Update the lines running from the one holding "What Y value" through the end of the records, inclusive, replacing "slice" with "wedge" and changing nothing else. Give only those lines, omitting the pictures.

▼▼▼

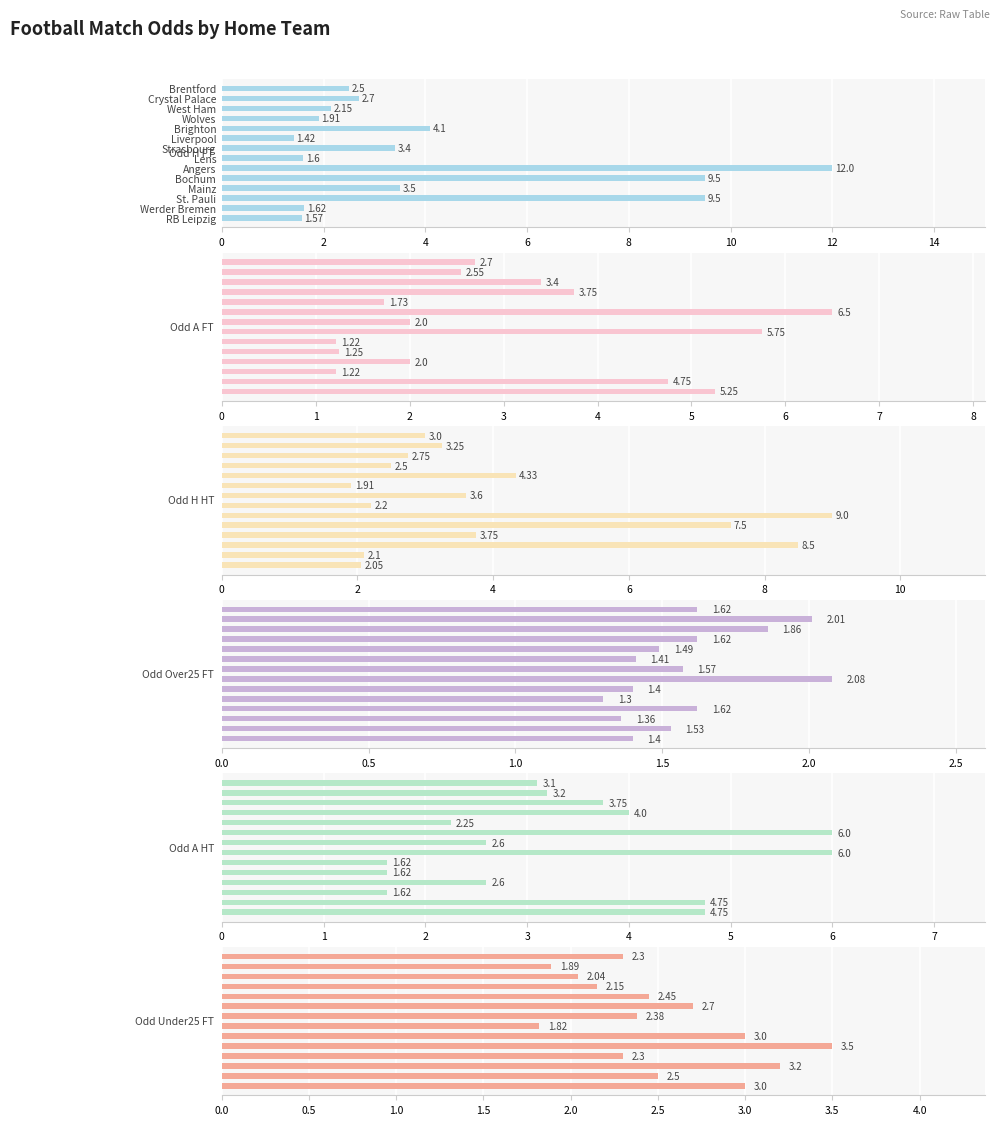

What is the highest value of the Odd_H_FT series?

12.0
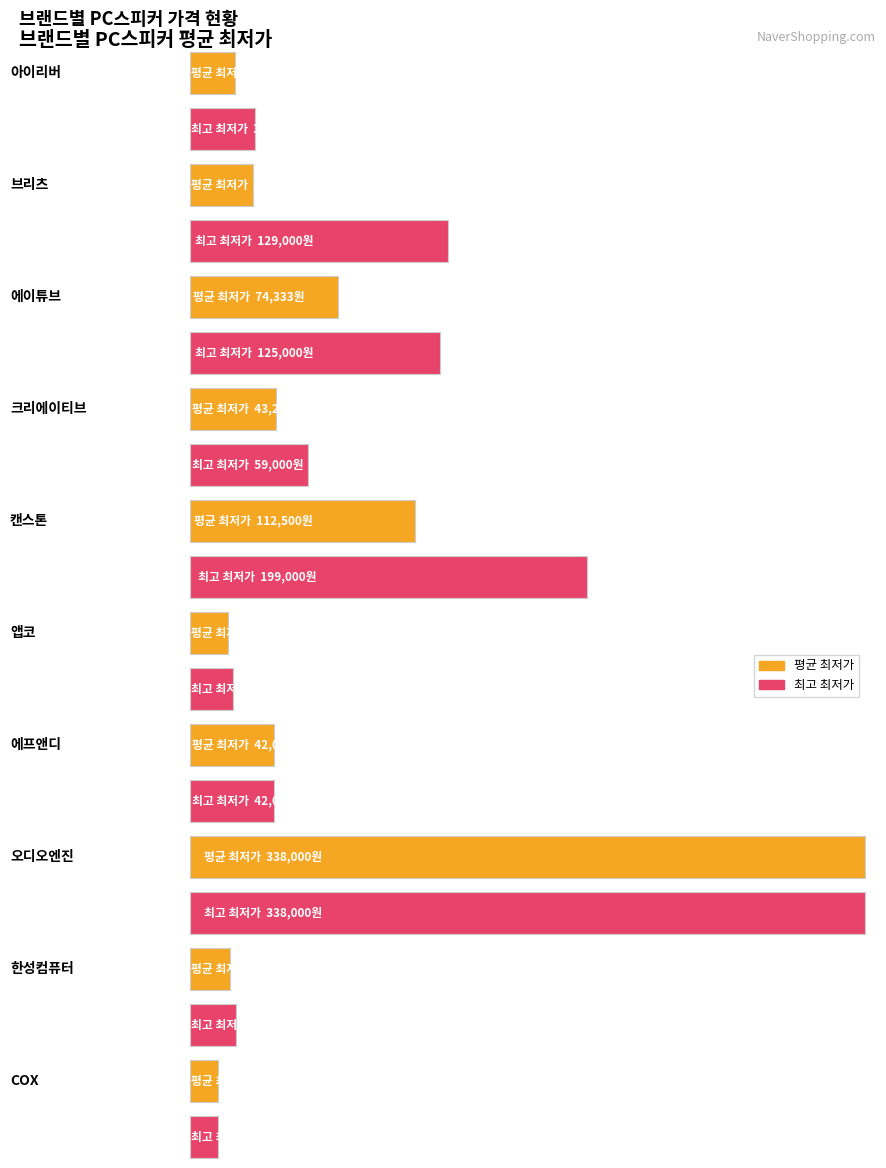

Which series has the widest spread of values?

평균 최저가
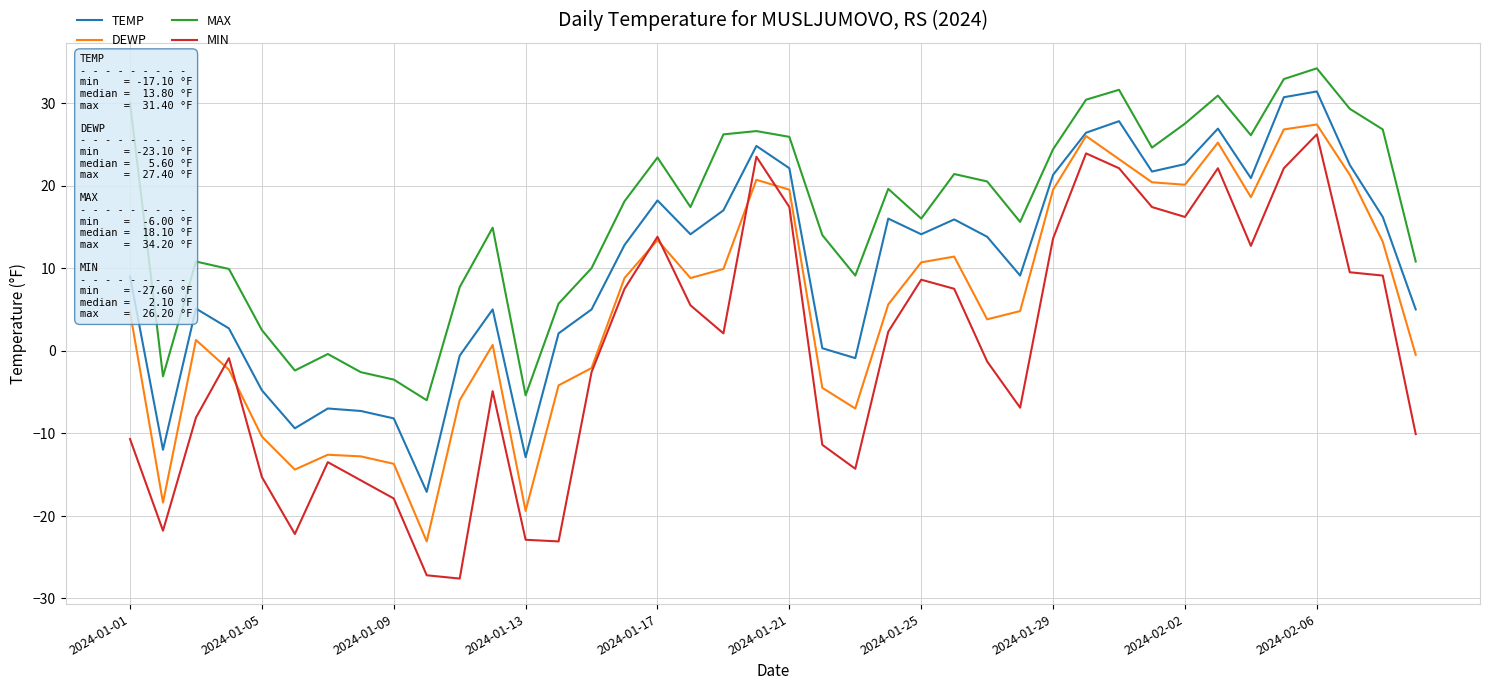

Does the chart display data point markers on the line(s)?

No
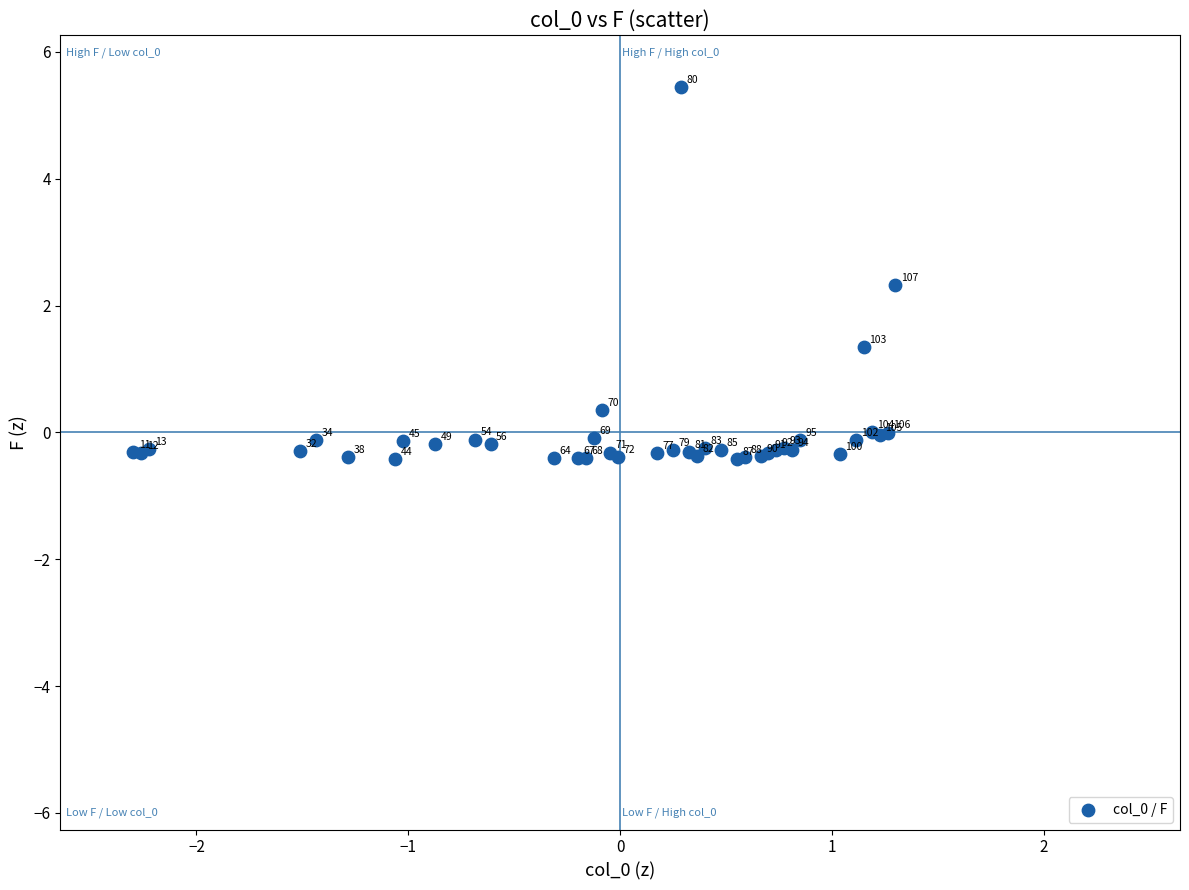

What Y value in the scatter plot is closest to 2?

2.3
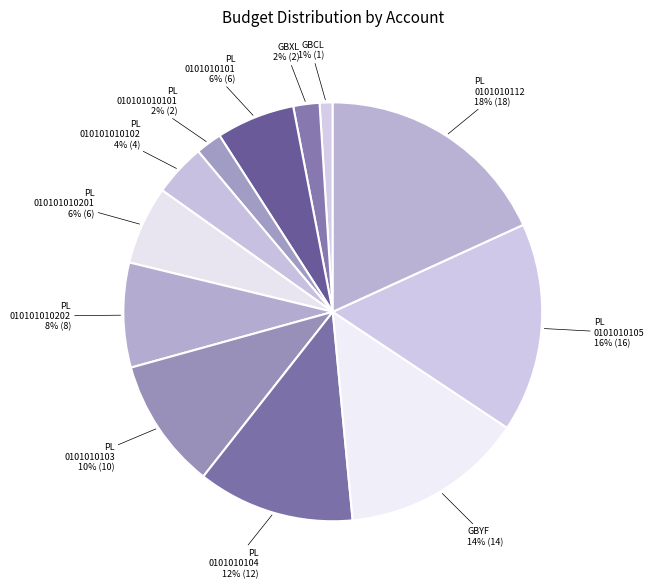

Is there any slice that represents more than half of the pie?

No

▲▲▲

* YOUR RESPONSE:
What Y value in the scatter plot is closest to 2?

2.3

Is there any wedge that represents more than half of the pie?

No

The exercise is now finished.